In the Romance languages we also have different types of prepositions. E.g. in Spanish _delante de, enfrente de _etc ... are so called_ locuciones preposicionales_ while _de, a, sin, con, en, tras_ ... are simply _preposiciones_.  It's another question what is the origin/etymology of the "simple" prepositions from the point of view of Latin (or prae-Latin)...As to Hungarian, some actual case endings surely come from former postpositions, e.g.  -_ba/-be < *belé*_, _-ra/-re < *reá*._ This is not only a supposition or theory, but documented in ancient manuscripts.

Thus, when we are trying to categorise the prepositions/postpositions/case endings, it concerns only the actual "transient" stage of the given languages, not some absolute criteria which determine what can or cannot be/become semantically a preposition/postposition/case ending.


----------



## ThomasK

Thanks a lot for this clarification. But then: could we not say that even "transient" stages might substantiate in some way that some prepositions or prepositional meanings are younger or older than others? Does it then carry us too far to say that that might prove that some prepositions are more basic?

Like "under": it is not marked by suffixes in Hungarian, is it? Could that mean that it is at least "not of the same nature" as "on", not so basic as "on"? Of course, I quite admit that "under" must be an important preposition, semantically speaking, as the antonym of "on", but is it a coincidence that it consists of two syllables?

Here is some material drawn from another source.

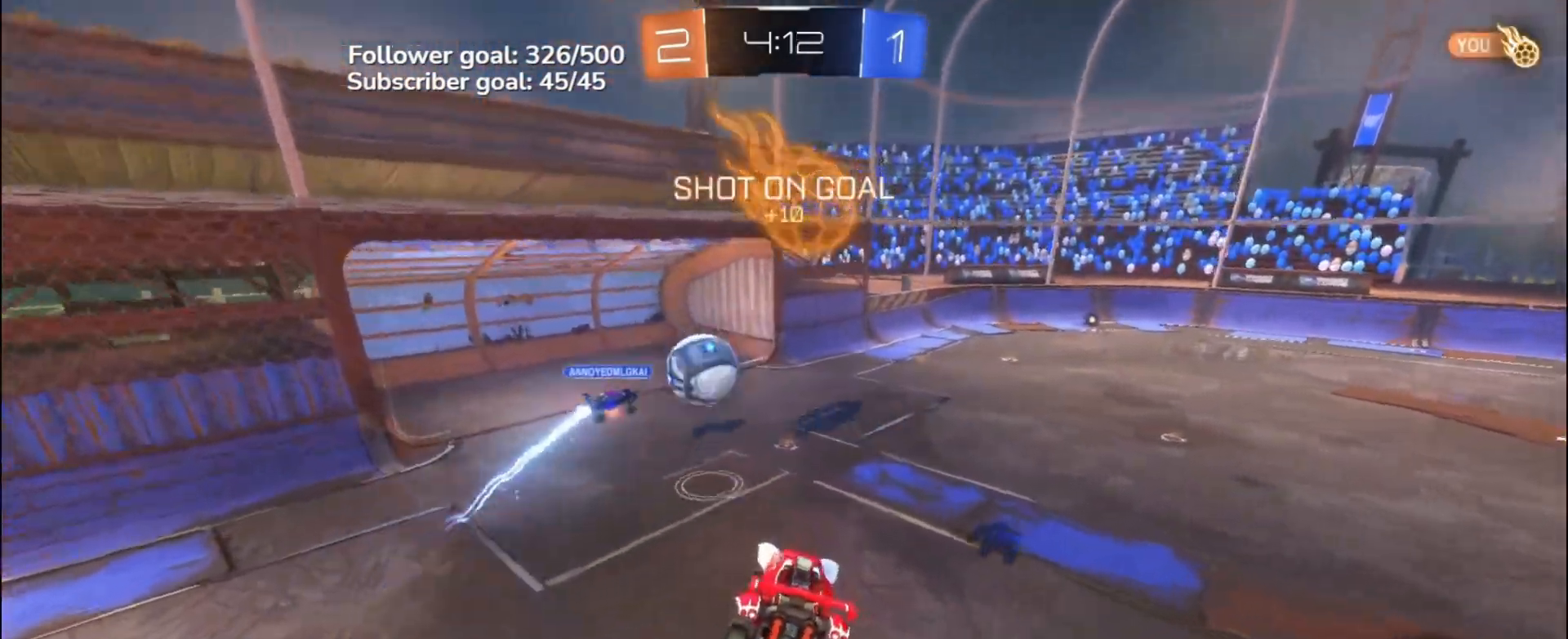
{"buttons": ["B", "R2"], "left_stick": "up-right", "events": [[33, "R2", "down"], [167, "B", "down"], [467, "left_stick", "up-right"]]}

_I might add that this hypothesis is based on an experience. Someone using an abbreviation in Dutch, "a/d", which I interpreted as "aan de" (something like 'to the') and had not even thought of the other preposition "achter" --- whereas that is in fact part of a common expression "achter de rug [zijn]" ([to be] behind us, lit. behind the back). I did not think of "achter" here because "a/d" is so common as "aan de", and none ever thinks of "achter" here..._ That is how I came to think of a distinction like "basic" and "other" prepositions and then looked for observations that might substantiate that claim.


----------



## iezik

francisgranada said:


> _*Kivéve *_is a participle, literally it means something like "being taken out/off" (_except _is originally also a participle < Lat. _exceptus_). It seems to be a "quasi" preposition only when viewed from the English (or some IE-like) point of view. Otherwise many frequent expressions that precede the noun could be considered prepositions (in many languages, including the English).


Usually, there are some words with the usage different from other words in the language and are hard to classify.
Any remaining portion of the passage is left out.